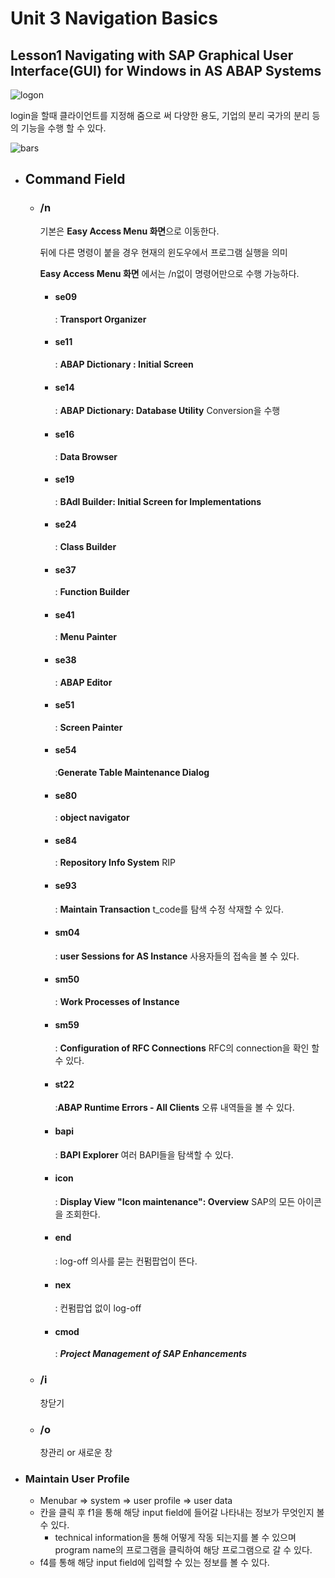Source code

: # Unit 3 Navigation Basics



## Lesson1 Navigating with SAP Graphical User Interface(GUI) for Windows in AS ABAP Systems





![logon](./img/logon2.png)

login을 할때 클라이언트를 지정해 줌으로 써 다양한 용도, 기업의 분리 국가의 분리 등의 기능을 수행 할 수 있다.



![bars](./img/bars.png)





* ## Command Field

  * ### /n 

    기본은 **Easy Access Menu 화면**으로 이동한다.

    뒤에 다른 명령이 붙을 경우 현재의 윈도우에서 프로그램 실행을 의미

    **Easy Access Menu 화면** 에서는 /n없이 명령어만으로 수행 가능하다.

    * #### se09

      : **Transport Organizer**

    * #### se11

      : **ABAP Dictionary : Initial Screen**

    * #### se14

      : **ABAP Dictionary: Database Utility** Conversion을 수행

    * #### se16

      : **Data Browser**

    * #### se19

      : **BAdI Builder: Initial Screen for Implementations**

    * #### se24

      : **Class Builder**

    * #### se37

      : **Function Builder**
  
    * #### se41
  
      : **Menu Painter**
  
    * #### se38
  
      : **ABAP Editor**
  
    * #### se51
  
      : **Screen Painter**
  
    * #### se54
  
      :**Generate Table Maintenance Dialog**
  
    * #### se80
  
      : **object navigator**
  
    * #### se84
  
      : **Repository Info System** RIP
      
    * #### se93
  
      : **Maintain Transaction** t_code를 탐색 수정 삭재할 수 있다.
  
    
  
    * #### sm04
  
      : **user Sessions for AS Instance** 사용자들의 접속을 볼 수 있다.
  
    * #### sm50
  
      : **Work Processes of Instance**
  
    * #### sm59
  
      : **Configuration of RFC Connections** RFC의 connection을 확인 할 수 있다.
  
      
  
    * #### st22
  
      :**ABAP Runtime Errors - All Clients** 오류 내역들을 볼 수 있다.
      
      
      
    * #### bapi
  
      : **BAPI Explorer** 여러 BAPI들을 탐색할 수 있다.
  
    
  
    * #### icon
  
      : **Display View "Icon maintenance": Overview** SAP의 모든 아이콘을 조회한다.
  
    * #### end
  
      : log-off 의사를 묻는 컨펌팝업이 뜬다.
  
    * #### nex
  
      : 컨펌팝업 없이 log-off
      
    * #### cmod
  
      : ***Project Management of SAP Enhancements***
  
  * ### /i 
  
    창닫기
  
  * ### /o 
  
    창관리 or 새로운 창








* ### Maintain User Profile

  * Menubar => system => user profile => user data
  * 칸을 클릭 후 f1을 통해 해당 input field에 들어갈 나타내는 정보가 무엇인지 볼 수 있다.
    * technical information을 통해 어떻게 작동 되는지를 볼 수 있으며 program name의 프로그램을 클릭하여 해당 프로그램으로 갈 수 있다.
  * f4를 통해 해당 input field에 입력할 수 있는 정보를 볼 수 있다.



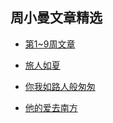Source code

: ## 周小曼文章精选

- [第1~9周文章](/Article/zxm/week1-9.html )

- [旅人如夏](/Article/zxm/lvren.html)

- [你我如路人般匆匆](/Article/zxm/luren.html)

- [他的爱去南方](/Article/zxm/nanfang.html)

  

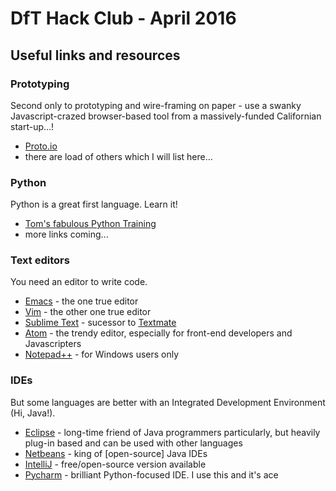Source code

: # DfT Hack Club - April 2016

## Useful links and resources

### Prototyping

Second only to prototyping and wire-framing on paper - use a swanky Javascript-crazed browser-based tool from a massively-funded Californian start-up...!

* [Proto.io](https://proto.io/)
* there are load of others which I will list here...

### Python

Python is a great first language. Learn it!

* [Tom's fabulous Python Training](https://github.com/Tommo565/Python-Training)
* more links coming...

### Text editors

You need an editor to write code.

* [Emacs](https://www.gnu.org/software/emacs/) - the one true editor
* [Vim](http://www.vim.org/) - the other one true editor
* [Sublime Text](https://www.sublimetext.com/) - sucessor to [Textmate](https://www.sublimetext.com/)
* [Atom](https://atom.io/) - the trendy editor, especially for front-end developers and Javascripters
* [Notepad++](https://notepad-plus-plus.org/) - for Windows users only

### IDEs

But some languages are better with an Integrated Development Environment (Hi, Java!).

* [Eclipse](https://eclipse.org/) - long-time friend of Java programmers particularly, but heavily plug-in based and can be used with other languages
* [Netbeans](https://netbeans.org/) - king of [open-source] Java IDEs
* [IntelliJ](https://www.jetbrains.com/idea/) - free/open-source version available
* [Pycharm](https://www.jetbrains.com/pycharm/) - brilliant Python-focused IDE. I use this and it's ace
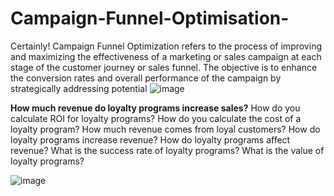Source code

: # Campaign-Funnel-Optimisation-
 Certainly! Campaign Funnel Optimization refers to the process of improving and maximizing the effectiveness of a marketing or sales campaign at each stage of the customer journey or sales funnel. The objective is to enhance the conversion rates and overall performance of the campaign by strategically addressing potential 
![image](https://github.com/ervikashgoyal/Campaign-Funnel-Optimisation-/assets/115889341/134bf8ef-d501-4195-9eaf-d93b148a8917)

**How much revenue do loyalty programs increase sales?**
How do you calculate ROI for loyalty programs?
How do you calculate the cost of a loyalty program?
How much revenue comes from loyal customers?
How do loyalty programs increase revenue?
How do loyalty programs affect revenue?
What is the success rate of loyalty programs?
What is the value of loyalty programs?


![image](https://github.com/ervikashgoyal/Campaign-Funnel-Optimisation-/assets/115889341/0c24ecf1-311b-4863-9bea-d14ce49ddfbc)
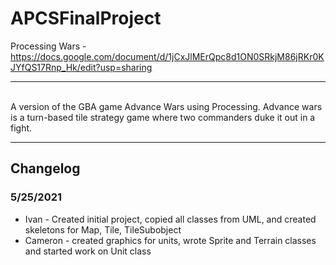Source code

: # APCSFinalProject
Processing Wars - https://docs.google.com/document/d/1jCxJlMErQpc8d1ON0SRkjM86jRKr0KJYfQS17Rnp_Hk/edit?usp=sharing
<br><hr><br>
A version of the GBA game Advance Wars using Processing. Advance wars is a turn-based tile strategy game where two commanders duke it out in a fight.
<br><hr>
## Changelog
### 5/25/2021
- Ivan - Created initial project, copied all classes from UML, and created skeletons for Map, Tile, TileSubobject
- Cameron - created graphics for units, wrote Sprite and Terrain classes and started work on Unit class 

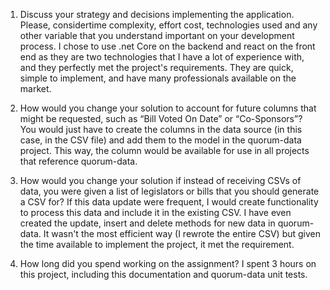 1. Discuss your strategy and decisions implementing the application. Please, considertime complexity, effort cost, technologies used and any other variable that you understand important on your development process.
I chose to use .net Core on the backend and react on the front end as they are two technologies that I have a lot of experience with, and they perfectly met the project's requirements. They are quick, simple to implement, and have many professionals available on the market.

2. How would you change your solution to account for future columns that might be requested, such as “Bill Voted On Date” or “Co-Sponsors”?
You would just have to create the columns in the data source (in this case, in the CSV file) and add them to the model in the quorum-data project. This way, the column would be available for use in all projects that reference quorum-data.

3. How would you change your solution if instead of receiving CSVs of data, you were given a list of legislators or bills that you should generate a CSV for?
If this data update were frequent, I would create functionality to process this data and include it in the existing CSV. I have even created the update, insert and delete methods for new data in quorum-data. It wasn't the most efficient way (I rewrote the entire CSV) but given the time available to implement the project, it met the requirement.

4. How long did you spend working on the assignment?
I spent 3 hours on this project, including this documentation and quorum-data unit tests.
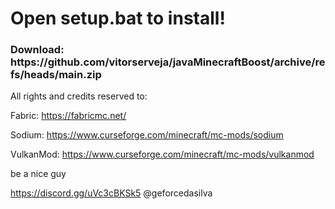 <h1>Open setup.bat to install!</h1>

<h3>Download: https://github.com/vitorserveja/javaMinecraftBoost/archive/refs/heads/main.zip </h3>

All rights and credits reserved to:

Fabric: https://fabricmc.net/ <p>
Sodium: https://www.curseforge.com/minecraft/mc-mods/sodium <p>
VulkanMod: https://www.curseforge.com/minecraft/mc-mods/vulkanmod

be a nice guy

https://discord.gg/uVc3cBKSk5
@geforcedasilva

• _What you need to do_: Please return, exactly as written, the line containing "Fabric: https://fabricmc.net/ <p>" and every line after it through the end of the records above, and nothing else.

• _Answer box_:
Fabric: https://fabricmc.net/ <p>
Sodium: https://www.curseforge.com/minecraft/mc-mods/sodium <p>
VulkanMod: https://www.curseforge.com/minecraft/mc-mods/vulkanmod

be a nice guy

https://discord.gg/uVc3cBKSk5
@geforcedasilva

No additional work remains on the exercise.